Today, 29-year old Jana is the youngest state senator in the history of California. However, things are not well on the Jasper homefront: her father has been accused of shady finance practices and her inability to settle down (she has three broken engagements already to her name) does not reflect well on her in some people's opinion. However, the biggest shocker arrives in the form of our hero Cavin of Far Star, Jana's own Peter, who has come to warn her that the army of the Coalition (he is a soldier of the Coalition) is planning to invade Earth. Jana has to do something! But before that, they have to start running because REEF, an assassin who loves to quote Arnold Schwarzenegger's lines in The Terminator 2, is hot on their heels.

Now, let's start with the good things about Your Planet Or Mine?. I like that Jana is a senator who actually does something. There are many romance novels that have First Ladies or President's daughters who behave like they are the reincarnations of Princess Diana, dirtying their fingers only to attend charity functions before moaning or weeping about what a gilded cage they are trapped in. Jana, however, actively goes around campaigning or doing things related to her office. While her grandfather encourages her to be become the first female President of United States and Jana dotes on him, it seems that Jana's accomplishments are achieved on her own without having some daddy or father figure bend some corners to help her out. I like that. Like many romance novels with a political main character, the heroine's party affiliation is not made clear here but she supports environmental issues and her father's problems can more or less be said to be similar to a recent President's problems of a similar nature.

And, er, that's it about the good thing, I'm afraid.

I don't mind the fact that the science-fiction elements of this story borrow heavily from popular and even classic movies of the genre - there are enough moments where it's clear that Ms Grant is paying homage to these movies with her tongue firmly against her cheek.
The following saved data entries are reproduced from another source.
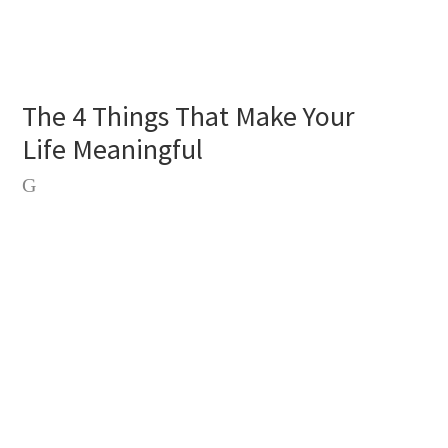
The 4 Things That Make Your
Life Meaningful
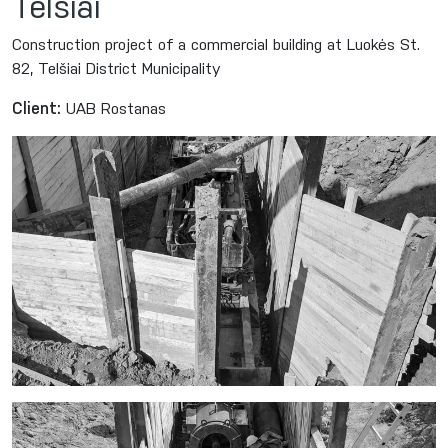
Telšiai
Construction project of a commercial building at Luokės St.
82, Telšiai District Municipality
Client:
UAB Rostanas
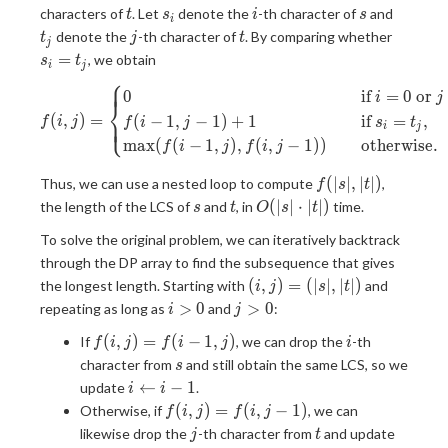
t
s_i
i
s
t_j
characters of
. Let
denote the
-th character of
and
t
s
i
s
i
j
t
s_i=t_j
denote the
-th character of
. By comparing whether
t
j
t
j
=
, we obtain
s
t
i
j
⎧
⎪
⎪
f(i, j)= \begin{cases} 0&\qua
0
if
=
0
or
i
j
⎨
(
,
)
=
(
−
1
,
−
1
)
+
1
if
=
,
⎪
⎩
⎪
f
i
j
f
i
j
s
t
i
j
m
a
x
(
(
−
1
,
)
,
(
,
−
1
)
)
otherwise.
f
i
j
f
i
j
f(|s|,
(
∣
∣
,
∣
∣
)
Thus, we can use a nested loop to compute
,
f
s
t
|t|)
s
t
O(|s|\cdot|t|)
(
∣
∣
⋅
∣
∣
)
the length of the LCS of
and
, in
time.
s
t
O
s
t
To solve the original problem, we can iteratively backtrack
through the DP array to find the subsequence that gives
(i,
(
,
)
=
(
∣
∣
,
∣
∣
)
the longest length. Starting with
and
i
j
s
t
j)=
i\gt0
j\gt0
>
0
>
0
repeating as long as
and
:
i
j
(|s|,
f(i,
i
(
,
)
=
(
−
1
,
)
If
, we can drop the
-th
|t|)
f
i
j
f
i
j
i
j)=f(i-
s
character from
and still obtain the same LCS, so we
s
1, j)
i\leftarrow
←
−
1
update
.
i
i
i-1
f(i,
(
,
)
=
(
,
−
1
)
Otherwise, if
, we can
f
i
j
f
i
j
j)=f(i,
j
t
j\lefta
likewise drop the
-th character from
and update
j
t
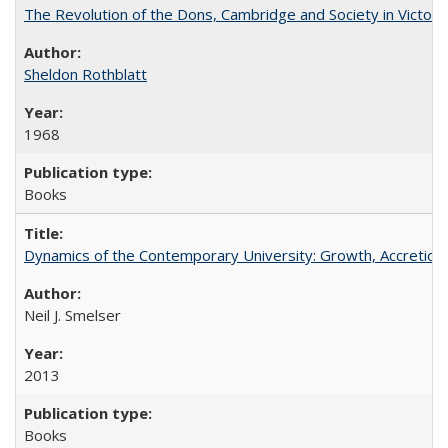
The Revolution of the Dons, Cambridge and Society in Victori
Sheldon Rothblatt
1968
Books
Dynamics of the Contemporary University: Growth, Accretion, a
Neil J. Smelser
2013
Books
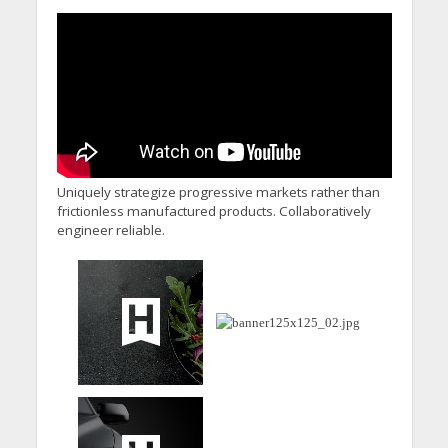
Uniquely strategize progressive markets rather than
frictionless manufactured products. Collaboratively
engineer reliable.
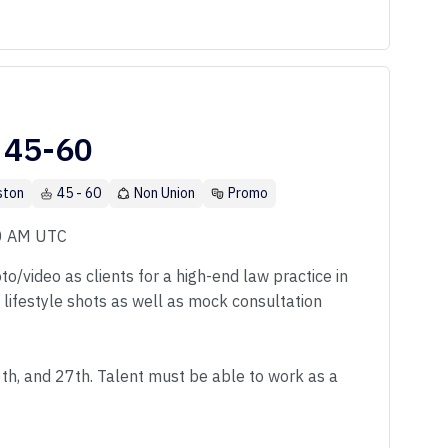
 45-60
ston
45 - 60
Non Union
Promo
00 AM UTC
o/video as clients for a high-end law practice in
f lifestyle shots as well as mock consultation
6th, and 27th. Talent must be able to work as a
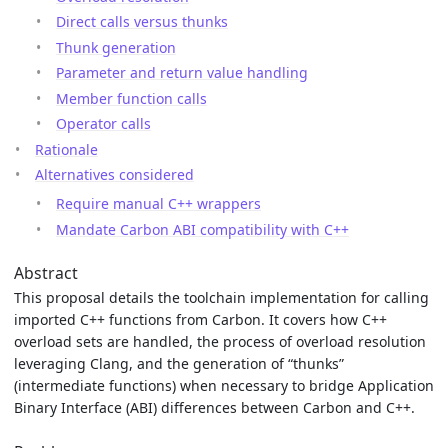
Direct calls versus thunks
Thunk generation
Parameter and return value handling
Member function calls
Operator calls
Rationale
Alternatives considered
Require manual C++ wrappers
Mandate Carbon ABI compatibility with C++
Abstract
This proposal details the toolchain implementation for calling
imported C++ functions from Carbon. It covers how C++
overload sets are handled, the process of overload resolution
leveraging Clang, and the generation of “thunks”
(intermediate functions) when necessary to bridge Application
Binary Interface (ABI) differences between Carbon and C++.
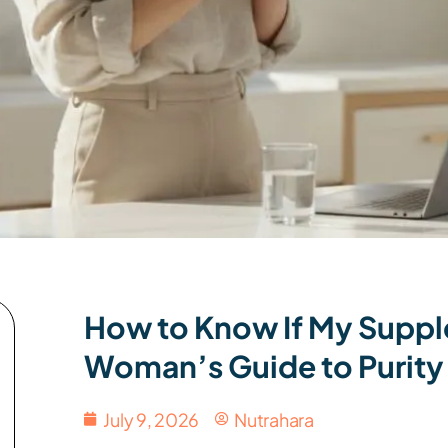
How to Know If My Suppl
Woman’s Guide to Purity
July 9, 2026
Nutrahara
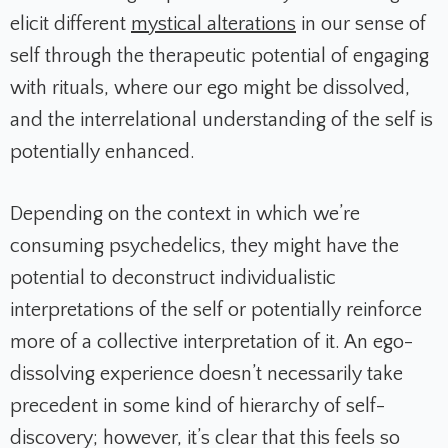
elicit different
mystical alterations
in our sense of
self through the therapeutic potential of engaging
with rituals, where our ego might be dissolved,
and the interrelational understanding of the self is
potentially enhanced.
Depending on the context in which we’re
consuming psychedelics, they might have the
potential to deconstruct individualistic
interpretations of the self or potentially reinforce
more of a collective interpretation of it. An ego-
dissolving experience doesn’t necessarily take
precedent in some kind of hierarchy of self-
discovery; however, it’s clear that this feels so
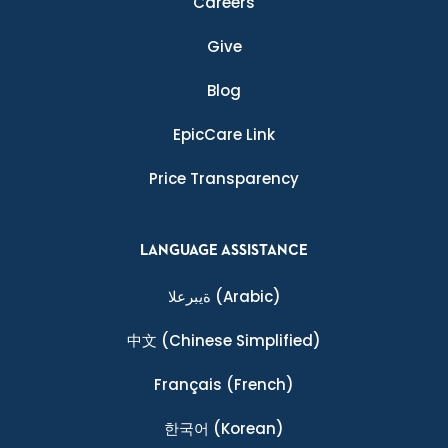
Careers
Give
Blog
EpicCare Link
Price Transparency
LANGUAGE ASSISTANCE
ةيبرعلا
(Arabic)
中文
(Chinese Simplified)
Français
(French)
한국어
(Korean)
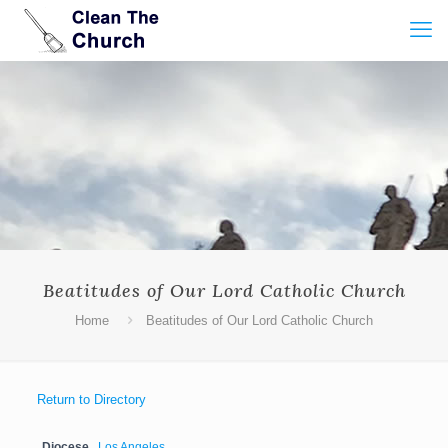
Beatitudes of Our Lord Catholic Church
Home
Beatitudes of Our Lord Catholic Church
Return to Directory
Diocese
Los Angeles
But the atmosphere and the premise of this story are too familiar for their own good, as Ms Grant has done stories of this nature several times before, and it isn't long before the pacing, the story developments, and the twists all feel like the Ghosts of Christmases Past and Present (looking just like LoveSpell editors) knocking on my window pane and moaning at my ears, "How you seen Susan Grant? I think we've lost her somewhere along the way." It's not that the story or the characters are exactly the same as the author's previous books like her Star trilogy, let me make this clear, it's just that there are too many things about this book that make it feel very familiar compared to those books.

I'm also a little iffy about the fact that right after they meet again after twenty years, Jana and Cavin are telling each other how much they have always loved the other person and starting to think of how their babies will look like. Hello? They were kids when they last met! What will happen to true love now if she learns that he belches heavily after a meal? These two really don't know each other and a little more development in their romance would have made it more credible. While on one hand a man willingly turn traitor just to come warn the woman he loves of the danger her planet is in can be quite romantic (if very, very foolish), the fact that Cavin is doing this for a girl he known for a few hours each night for three nights twenty years ago makes him come off as somewhat addled in the head.

There are some minor complains that actually don't really compare to the two big flaws I've mentioned above (such as, for example, Jana's lack of curiosity about Cavin's planet or the reason why the assassin is after them - instead she is more busy wondering about whether or not she should snog her alien hunk). The main thing here is that I'd like to see a more credible romance, or, if Ms Grant would just prefer to concentrate on the excitement of the chase in her story, at least an adventurous romance then that doesn't remind me way too much of the books she has written before. Some variations to the theme that the author wishes to carve as a niche for herself in the her upcoming books will be most welcome.